DATA LISTING >>
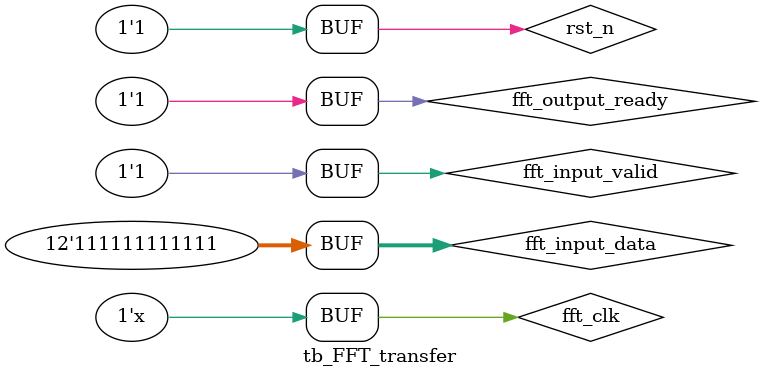
<source format=v>
`timescale 1ns / 1ps
module tb_FFT_transfer;

reg fft_clk;
reg rst_n;

reg[11:0]fft_input_data;
reg fft_input_valid;
wire fft_input_ready;

wire [11:0]fft_output_data;
wire fft_data_valid;
reg fft_output_ready;

initial begin 
    fft_clk = 1'b0;
    rst_n = 1'b0;
    fft_input_valid = 1'b1;
    fft_output_ready = 1'b1;
    fft_input_data = 12'd4095;
    #10 rst_n = 1'b1;
    end
always #5 fft_clk = ~fft_clk;

reg [31:0]clk_cnt;
always@(posedge fft_clk or negedge rst_n)
begin
    if(!rst_n)
        clk_cnt <= 32'd0;
    else 
        clk_cnt <= clk_cnt + 32'd1;
end
/*
reg state;
reg [7:0]state_cnt;
always@(posedge fft_clk or negedge rst_n)
begin
    if(!rst_n)
    begin
        state <= 1'b0;
        state_cnt <= 8'd0;
        fft_input_data <= 12'd0;
    end
    else
    begin
        case(state)
            1'b0:begin if(state_cnt <= 8'd200)state_cnt <= state_cnt + 8'd1; else begin state_cnt <= 8'd0; state <= 1'b1; fft_input_data <= 12'd4095; end end
            1'b1:begin if(state_cnt <= 8'd200)state_cnt <= state_cnt + 8'd1; else begin state_cnt <= 8'd0; state <= 1'b0; fft_input_data <= 12'd0; end end
        endcase
    end
end
*/
//********
FFT_transfer    FFT_transfer_0(
    .fft_clk                        (fft_clk                ),//FFTÄ£¿éÊ±ÖÓ      
    .rst_n                          (rst_n                  ),
                           
    .fft_input_data                 (fft_input_data         ),//FFTÄ£¿éÊäÈëÊý¾Ý                 
    .fft_input_valid                (fft_input_valid        ),
    .fft_input_ready                (fft_input_ready        ),
    
    .fft_output_data                (fft_output_data        ),//FFTÄ£¿éÊä³öÊý¾Ý                         
    .fft_data_valid                 (fft_data_valid         ),//                                
    .fft_output_ready               (fft_output_ready       )
    );
    
endmodule

</source>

ASSIGNED TASK >>
Reprint exactly, and only, the lines running from the one containing "wire [11:0]fft_output_data;" through the last line of the listing above.

EXERCISE RESPONSE >>
wire [11:0]fft_output_data;
wire fft_data_valid;
reg fft_output_ready;

initial begin 
    fft_clk = 1'b0;
    rst_n = 1'b0;
    fft_input_valid = 1'b1;
    fft_output_ready = 1'b1;
    fft_input_data = 12'd4095;
    #10 rst_n = 1'b1;
    end
always #5 fft_clk = ~fft_clk;

reg [31:0]clk_cnt;
always@(posedge fft_clk or negedge rst_n)
begin
    if(!rst_n)
        clk_cnt <= 32'd0;
    else 
        clk_cnt <= clk_cnt + 32'd1;
end
/*
reg state;
reg [7:0]state_cnt;
always@(posedge fft_clk or negedge rst_n)
begin
    if(!rst_n)
    begin
        state <= 1'b0;
        state_cnt <= 8'd0;
        fft_input_data <= 12'd0;
    end
    else
    begin
        case(state)
            1'b0:begin if(state_cnt <= 8'd200)state_cnt <= state_cnt + 8'd1; else begin state_cnt <= 8'd0; state <= 1'b1; fft_input_data <= 12'd4095; end end
            1'b1:begin if(state_cnt <= 8'd200)state_cnt <= state_cnt + 8'd1; else begin state_cnt <= 8'd0; state <= 1'b0; fft_input_data <= 12'd0; end end
        endcase
    end
end
*/
//********
FFT_transfer    FFT_transfer_0(
    .fft_clk                        (fft_clk                ),//FFTÄ£¿éÊ±ÖÓ      
    .rst_n                          (rst_n                  ),
                           
    .fft_input_data                 (fft_input_data         ),//FFTÄ£¿éÊäÈëÊý¾Ý                 
    .fft_input_valid                (fft_input_valid        ),
    .fft_input_ready                (fft_input_ready        ),
    
    .fft_output_data                (fft_output_data        ),//FFTÄ£¿éÊä³öÊý¾Ý                         
    .fft_data_valid                 (fft_data_valid         ),//                                
    .fft_output_ready               (fft_output_ready       )
    );
    
endmodule

</source>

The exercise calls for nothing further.